Individually, whistleblowing and JSL are powerful tools. Combined, they create a system with the following characteristics:
| Mechanism | Behavioural Impact |
|---|---|
| Whistleblower rewards | Encourages insiders to report issues |
| JSL rules | Expands who pays when issues arise |
| Combined effect | Encourages reporting with financial consequences for third parties |
This dynamic risks fostering an environment where:
Agencies scrutinise umbrellas not as partners, but as liabilities
Clients distance themselves from supply chains to avoid exposure
Workers themselves may report issues that ultimately destabilise the very structures they depend on
In effect, the system begins to resemble a network of mutual risk containment, rather than collaborative enterprise.
Economic Consequences
The UK’s flexible labour market—particularly in sectors like IT contracting, healthcare staffing, and logistics—relies heavily on efficient and cooperative supply chains. The new regulatory environment may have several negative economic impacts:
1. Reduced Market Participation
Smaller agencies and umbrella companies may exit the market due to:
Increased compliance costs
Unmanageable liability exposure
This could lead to reduced competition and higher costs for end clients.

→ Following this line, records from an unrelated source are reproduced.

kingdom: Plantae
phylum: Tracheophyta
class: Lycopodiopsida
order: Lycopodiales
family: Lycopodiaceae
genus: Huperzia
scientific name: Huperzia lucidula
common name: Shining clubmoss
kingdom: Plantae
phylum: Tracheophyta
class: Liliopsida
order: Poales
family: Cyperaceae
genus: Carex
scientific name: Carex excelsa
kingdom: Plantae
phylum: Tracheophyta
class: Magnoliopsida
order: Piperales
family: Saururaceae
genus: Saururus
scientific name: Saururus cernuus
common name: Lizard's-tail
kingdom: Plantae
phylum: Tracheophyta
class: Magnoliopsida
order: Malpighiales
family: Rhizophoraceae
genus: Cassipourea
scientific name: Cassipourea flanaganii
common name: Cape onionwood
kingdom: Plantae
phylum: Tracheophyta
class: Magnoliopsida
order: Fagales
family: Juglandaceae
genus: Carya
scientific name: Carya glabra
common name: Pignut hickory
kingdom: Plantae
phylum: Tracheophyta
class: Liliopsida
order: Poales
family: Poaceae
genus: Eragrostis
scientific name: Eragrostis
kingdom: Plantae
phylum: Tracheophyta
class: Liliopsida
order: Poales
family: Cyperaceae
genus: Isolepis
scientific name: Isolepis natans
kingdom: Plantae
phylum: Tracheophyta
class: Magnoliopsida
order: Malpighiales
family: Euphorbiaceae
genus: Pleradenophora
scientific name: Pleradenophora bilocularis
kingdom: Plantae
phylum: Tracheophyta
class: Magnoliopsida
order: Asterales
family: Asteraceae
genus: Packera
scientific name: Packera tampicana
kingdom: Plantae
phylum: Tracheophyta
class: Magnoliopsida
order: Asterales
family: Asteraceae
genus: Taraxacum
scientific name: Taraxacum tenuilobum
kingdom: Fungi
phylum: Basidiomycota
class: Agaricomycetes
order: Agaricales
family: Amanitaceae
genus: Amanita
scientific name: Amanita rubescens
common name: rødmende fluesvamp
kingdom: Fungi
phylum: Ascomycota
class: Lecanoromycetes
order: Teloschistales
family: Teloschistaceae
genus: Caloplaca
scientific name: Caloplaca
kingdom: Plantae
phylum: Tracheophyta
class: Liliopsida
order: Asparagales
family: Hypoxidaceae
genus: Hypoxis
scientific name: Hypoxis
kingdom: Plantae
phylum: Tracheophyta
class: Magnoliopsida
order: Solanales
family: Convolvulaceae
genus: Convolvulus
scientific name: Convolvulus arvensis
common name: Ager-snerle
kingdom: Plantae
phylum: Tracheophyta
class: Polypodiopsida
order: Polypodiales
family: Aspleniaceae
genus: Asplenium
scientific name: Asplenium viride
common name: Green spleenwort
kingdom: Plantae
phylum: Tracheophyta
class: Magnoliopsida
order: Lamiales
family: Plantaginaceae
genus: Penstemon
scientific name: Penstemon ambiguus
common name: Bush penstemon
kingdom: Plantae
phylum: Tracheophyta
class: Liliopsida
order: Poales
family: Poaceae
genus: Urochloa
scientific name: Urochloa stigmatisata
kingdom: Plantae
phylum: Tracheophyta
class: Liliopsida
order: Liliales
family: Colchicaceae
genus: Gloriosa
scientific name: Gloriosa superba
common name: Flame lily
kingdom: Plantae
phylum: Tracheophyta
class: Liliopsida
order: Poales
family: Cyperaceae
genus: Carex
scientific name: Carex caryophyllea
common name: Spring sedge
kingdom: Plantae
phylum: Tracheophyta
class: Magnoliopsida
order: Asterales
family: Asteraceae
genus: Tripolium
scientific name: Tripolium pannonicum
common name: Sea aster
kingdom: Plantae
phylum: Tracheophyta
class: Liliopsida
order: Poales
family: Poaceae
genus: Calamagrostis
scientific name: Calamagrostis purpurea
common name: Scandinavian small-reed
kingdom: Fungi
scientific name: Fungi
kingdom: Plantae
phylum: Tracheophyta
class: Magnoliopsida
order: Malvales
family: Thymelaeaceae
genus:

2. Over-Cautious Behaviour
Businesses may adopt overly conservative practices, such as:
Restricting supplier lists
Avoiding certain contract models altogether
While this reduces risk, it also reduces flexibility, one of the UK labour market’s key strengths.
3. Increased Costs Passed to Workers
Ultimately, increased compliance and risk management costs are likely to be passed down the chain, affecting:
Contractor take-home pay
Hiring budgets
Project viability
4. Erosion of Business Relationships
Perhaps most significantly, these policies risk eroding the relational fabric of the labour market:
Trust is replaced by verification
Collaboration is replaced by liability management
Long-term partnerships are replaced by short-term, low-risk engagements
A Question of Balance
There is no doubt that tackling tax avoidance and non-compliance is a legitimate and necessary goal. However, the method of enforcement matters.
By combining:
financial incentives for insider reporting, and
expanded liability across interconnected parties
HMRC risks creating a system that prioritises enforcement efficiency over economic cohesion.
Conclusion
The introduction of whistleblower rewards alongside JSL rules represents a significant escalation in HMRC’s compliance strategy. While likely effective in uncovering and recovering unpaid tax, the broader implications are more complex.
Rather than fostering a culture of responsible compliance, these measures may:
undermine trust between businesses
increase systemic risk across supply chains
and ultimately weaken the flexibility and competitiveness of the UK labour market
In seeking to ensure that everyone pays their fair share, there is a real danger that the system begins to assume that everyone is a potential offender—or informant.
That shift, more than any individual policy, may prove to be the most consequential of all.